• [Task goal]: Rewrite the records below in full, swapping "Código CIIU" for "Code CIIU" wherever it occurs and leaving everything else unchanged.

(Transcribed page text)
————————
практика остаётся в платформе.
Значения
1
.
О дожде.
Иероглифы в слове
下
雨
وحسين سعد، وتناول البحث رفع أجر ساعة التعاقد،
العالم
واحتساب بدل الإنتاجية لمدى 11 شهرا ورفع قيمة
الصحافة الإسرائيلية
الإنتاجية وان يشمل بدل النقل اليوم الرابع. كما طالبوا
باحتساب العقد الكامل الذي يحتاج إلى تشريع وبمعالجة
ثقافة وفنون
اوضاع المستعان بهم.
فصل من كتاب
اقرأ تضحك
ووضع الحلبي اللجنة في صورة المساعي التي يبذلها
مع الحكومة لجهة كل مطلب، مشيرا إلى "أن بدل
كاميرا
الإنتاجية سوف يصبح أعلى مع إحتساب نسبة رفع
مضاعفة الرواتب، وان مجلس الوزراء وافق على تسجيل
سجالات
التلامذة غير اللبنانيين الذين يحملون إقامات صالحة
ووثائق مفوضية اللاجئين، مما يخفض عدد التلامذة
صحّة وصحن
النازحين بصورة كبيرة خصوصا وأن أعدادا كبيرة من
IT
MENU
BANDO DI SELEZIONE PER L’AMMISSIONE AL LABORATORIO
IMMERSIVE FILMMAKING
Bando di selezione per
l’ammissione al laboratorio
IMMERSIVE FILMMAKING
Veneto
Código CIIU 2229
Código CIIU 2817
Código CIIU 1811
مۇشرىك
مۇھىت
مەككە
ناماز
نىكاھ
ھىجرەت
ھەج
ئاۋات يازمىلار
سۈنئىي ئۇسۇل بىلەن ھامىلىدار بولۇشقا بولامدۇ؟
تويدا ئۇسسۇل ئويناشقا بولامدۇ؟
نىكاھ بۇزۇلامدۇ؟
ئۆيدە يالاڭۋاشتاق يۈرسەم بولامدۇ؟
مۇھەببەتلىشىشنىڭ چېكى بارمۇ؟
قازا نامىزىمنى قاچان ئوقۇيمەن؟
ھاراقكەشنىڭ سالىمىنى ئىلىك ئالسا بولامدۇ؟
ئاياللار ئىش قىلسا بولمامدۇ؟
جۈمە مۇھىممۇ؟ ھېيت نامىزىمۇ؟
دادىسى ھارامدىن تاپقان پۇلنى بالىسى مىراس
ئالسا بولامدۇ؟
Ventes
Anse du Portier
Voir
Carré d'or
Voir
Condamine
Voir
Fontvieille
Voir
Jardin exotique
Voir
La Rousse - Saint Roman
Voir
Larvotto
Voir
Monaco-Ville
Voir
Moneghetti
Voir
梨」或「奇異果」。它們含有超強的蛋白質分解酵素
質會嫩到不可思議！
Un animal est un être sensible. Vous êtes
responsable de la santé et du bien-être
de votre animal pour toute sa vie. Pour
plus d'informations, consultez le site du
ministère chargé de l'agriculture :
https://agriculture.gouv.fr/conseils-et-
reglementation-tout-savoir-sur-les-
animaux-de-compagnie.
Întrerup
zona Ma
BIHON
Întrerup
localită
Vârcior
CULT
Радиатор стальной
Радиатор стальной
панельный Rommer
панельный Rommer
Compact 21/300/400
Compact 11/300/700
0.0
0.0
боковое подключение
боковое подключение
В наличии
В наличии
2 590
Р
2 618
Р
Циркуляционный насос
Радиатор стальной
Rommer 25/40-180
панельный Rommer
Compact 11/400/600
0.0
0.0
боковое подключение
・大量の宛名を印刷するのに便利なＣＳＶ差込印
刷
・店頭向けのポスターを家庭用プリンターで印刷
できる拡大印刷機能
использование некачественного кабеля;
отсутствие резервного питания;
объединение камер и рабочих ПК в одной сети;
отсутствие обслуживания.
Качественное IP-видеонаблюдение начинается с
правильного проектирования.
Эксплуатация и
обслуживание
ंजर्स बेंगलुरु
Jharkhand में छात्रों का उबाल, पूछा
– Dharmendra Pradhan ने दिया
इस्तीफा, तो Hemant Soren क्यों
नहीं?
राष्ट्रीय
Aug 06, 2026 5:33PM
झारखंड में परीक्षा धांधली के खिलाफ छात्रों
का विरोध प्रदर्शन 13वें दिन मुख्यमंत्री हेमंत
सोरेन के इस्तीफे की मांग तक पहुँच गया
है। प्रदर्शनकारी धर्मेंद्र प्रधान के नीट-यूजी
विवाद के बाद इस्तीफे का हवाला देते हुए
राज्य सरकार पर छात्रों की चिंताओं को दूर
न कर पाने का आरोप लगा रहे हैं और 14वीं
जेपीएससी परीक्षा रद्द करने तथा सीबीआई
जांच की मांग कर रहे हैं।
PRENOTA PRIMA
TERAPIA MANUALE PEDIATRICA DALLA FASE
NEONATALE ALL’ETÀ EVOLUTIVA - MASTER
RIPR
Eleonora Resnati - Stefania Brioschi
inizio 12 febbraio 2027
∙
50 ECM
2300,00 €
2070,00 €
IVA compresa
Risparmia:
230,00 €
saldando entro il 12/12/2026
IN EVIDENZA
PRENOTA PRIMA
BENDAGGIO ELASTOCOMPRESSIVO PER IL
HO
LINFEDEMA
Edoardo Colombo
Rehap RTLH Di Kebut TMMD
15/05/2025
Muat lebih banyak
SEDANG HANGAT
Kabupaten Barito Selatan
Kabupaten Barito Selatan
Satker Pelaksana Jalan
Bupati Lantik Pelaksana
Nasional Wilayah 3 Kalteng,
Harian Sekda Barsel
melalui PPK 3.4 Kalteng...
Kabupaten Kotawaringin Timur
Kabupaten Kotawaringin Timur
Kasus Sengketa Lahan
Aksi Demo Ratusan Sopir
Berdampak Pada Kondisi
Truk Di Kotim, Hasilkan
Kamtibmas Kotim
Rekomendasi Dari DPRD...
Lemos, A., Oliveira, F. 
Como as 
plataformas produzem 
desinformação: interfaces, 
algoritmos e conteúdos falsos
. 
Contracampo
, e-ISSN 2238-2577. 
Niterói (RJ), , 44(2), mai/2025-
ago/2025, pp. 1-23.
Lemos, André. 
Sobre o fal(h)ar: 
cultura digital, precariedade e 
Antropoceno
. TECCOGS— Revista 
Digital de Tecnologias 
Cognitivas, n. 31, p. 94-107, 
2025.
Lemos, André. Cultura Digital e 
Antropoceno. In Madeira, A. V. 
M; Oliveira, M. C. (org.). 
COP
————————
• [Response to the exercise]:
практика остаётся в платформе.
Значения
1
.
О дожде.
Иероглифы в слове
下
雨
وحسين سعد، وتناول البحث رفع أجر ساعة التعاقد،
العالم
واحتساب بدل الإنتاجية لمدى 11 شهرا ورفع قيمة
الصحافة الإسرائيلية
الإنتاجية وان يشمل بدل النقل اليوم الرابع. كما طالبوا
باحتساب العقد الكامل الذي يحتاج إلى تشريع وبمعالجة
ثقافة وفنون
اوضاع المستعان بهم.
فصل من كتاب
اقرأ تضحك
ووضع الحلبي اللجنة في صورة المساعي التي يبذلها
مع الحكومة لجهة كل مطلب، مشيرا إلى "أن بدل
كاميرا
الإنتاجية سوف يصبح أعلى مع إحتساب نسبة رفع
مضاعفة الرواتب، وان مجلس الوزراء وافق على تسجيل
سجالات
التلامذة غير اللبنانيين الذين يحملون إقامات صالحة
ووثائق مفوضية اللاجئين، مما يخفض عدد التلامذة
صحّة وصحن
النازحين بصورة كبيرة خصوصا وأن أعدادا كبيرة من
IT
MENU
BANDO DI SELEZIONE PER L’AMMISSIONE AL LABORATORIO
IMMERSIVE FILMMAKING
Bando di selezione per
l’ammissione al laboratorio
IMMERSIVE FILMMAKING
Veneto
Code CIIU 2229
Code CIIU 2817
Code CIIU 1811
مۇشرىك
مۇھىت
مەككە
ناماز
نىكاھ
ھىجرەت
ھەج
ئاۋات يازمىلار
سۈنئىي ئۇسۇل بىلەن ھامىلىدار بولۇشقا بولامدۇ؟
تويدا ئۇسسۇل ئويناشقا بولامدۇ؟
نىكاھ بۇزۇلامدۇ؟
ئۆيدە يالاڭۋاشتاق يۈرسەم بولامدۇ؟
مۇھەببەتلىشىشنىڭ چېكى بارمۇ؟
قازا نامىزىمنى قاچان ئوقۇيمەن؟
ھاراقكەشنىڭ سالىمىنى ئىلىك ئالسا بولامدۇ؟
ئاياللار ئىش قىلسا بولمامدۇ؟
جۈمە مۇھىممۇ؟ ھېيت نامىزىمۇ؟
دادىسى ھارامدىن تاپقان پۇلنى بالىسى مىراس
ئالسا بولامدۇ؟
Ventes
Anse du Portier
Voir
Carré d'or
Voir
Condamine
Voir
Fontvieille
Voir
Jardin exotique
Voir
La Rousse - Saint Roman
Voir
Larvotto
Voir
Monaco-Ville
Voir
Moneghetti
Voir
梨」或「奇異果」。它們含有超強的蛋白質分解酵素
質會嫩到不可思議！
Un animal est un être sensible. Vous êtes
responsable de la santé et du bien-être
de votre animal pour toute sa vie. Pour
plus d'informations, consultez le site du
ministère chargé de l'agriculture :
https://agriculture.gouv.fr/conseils-et-
reglementation-tout-savoir-sur-les-
animaux-de-compagnie.
Întrerup
zona Ma
BIHON
Întrerup
localită
Vârcior
CULT
Радиатор стальной
Радиатор стальной
панельный Rommer
панельный Rommer
Compact 21/300/400
Compact 11/300/700
0.0
0.0
боковое подключение
боковое подключение
В наличии
В наличии
2 590
Р
2 618
Р
Циркуляционный насос
Радиатор стальной
Rommer 25/40-180
панельный Rommer
Compact 11/400/600
0.0
0.0
боковое подключение
・大量の宛名を印刷するのに便利なＣＳＶ差込印
刷
・店頭向けのポスターを家庭用プリンターで印刷
できる拡大印刷機能
использование некачественного кабеля;
отсутствие резервного питания;
объединение камер и рабочих ПК в одной сети;
отсутствие обслуживания.
Качественное IP-видеонаблюдение начинается с
правильного проектирования.
Эксплуатация и
обслуживание
ंजर्स बेंगलुरु
Jharkhand में छात्रों का उबाल, पूछा
– Dharmendra Pradhan ने दिया
इस्तीफा, तो Hemant Soren क्यों
नहीं?
राष्ट्रीय
Aug 06, 2026 5:33PM
झारखंड में परीक्षा धांधली के खिलाफ छात्रों
का विरोध प्रदर्शन 13वें दिन मुख्यमंत्री हेमंत
सोरेन के इस्तीफे की मांग तक पहुँच गया
है। प्रदर्शनकारी धर्मेंद्र प्रधान के नीट-यूजी
विवाद के बाद इस्तीफे का हवाला देते हुए
राज्य सरकार पर छात्रों की चिंताओं को दूर
न कर पाने का आरोप लगा रहे हैं और 14वीं
जेपीएससी परीक्षा रद्द करने तथा सीबीआई
जांच की मांग कर रहे हैं।
PRENOTA PRIMA
TERAPIA MANUALE PEDIATRICA DALLA FASE
NEONATALE ALL’ETÀ EVOLUTIVA - MASTER
RIPR
Eleonora Resnati - Stefania Brioschi
inizio 12 febbraio 2027
∙
50 ECM
2300,00 €
2070,00 €
IVA compresa
Risparmia:
230,00 €
saldando entro il 12/12/2026
IN EVIDENZA
PRENOTA PRIMA
BENDAGGIO ELASTOCOMPRESSIVO PER IL
HO
LINFEDEMA
Edoardo Colombo
Rehap RTLH Di Kebut TMMD
15/05/2025
Muat lebih banyak
SEDANG HANGAT
Kabupaten Barito Selatan
Kabupaten Barito Selatan
Satker Pelaksana Jalan
Bupati Lantik Pelaksana
Nasional Wilayah 3 Kalteng,
Harian Sekda Barsel
melalui PPK 3.4 Kalteng...
Kabupaten Kotawaringin Timur
Kabupaten Kotawaringin Timur
Kasus Sengketa Lahan
Aksi Demo Ratusan Sopir
Berdampak Pada Kondisi
Truk Di Kotim, Hasilkan
Kamtibmas Kotim
Rekomendasi Dari DPRD...
Lemos, A., Oliveira, F. 
Como as 
plataformas produzem 
desinformação: interfaces, 
algoritmos e conteúdos falsos
. 
Contracampo
, e-ISSN 2238-2577. 
Niterói (RJ), , 44(2), mai/2025-
ago/2025, pp. 1-23.
Lemos, André. 
Sobre o fal(h)ar: 
cultura digital, precariedade e 
Antropoceno
. TECCOGS— Revista 
Digital de Tecnologias 
Cognitivas, n. 31, p. 94-107, 
2025.
Lemos, André. Cultura Digital e 
Antropoceno. In Madeira, A. V. 
M; Oliveira, M. C. (org.). 
COP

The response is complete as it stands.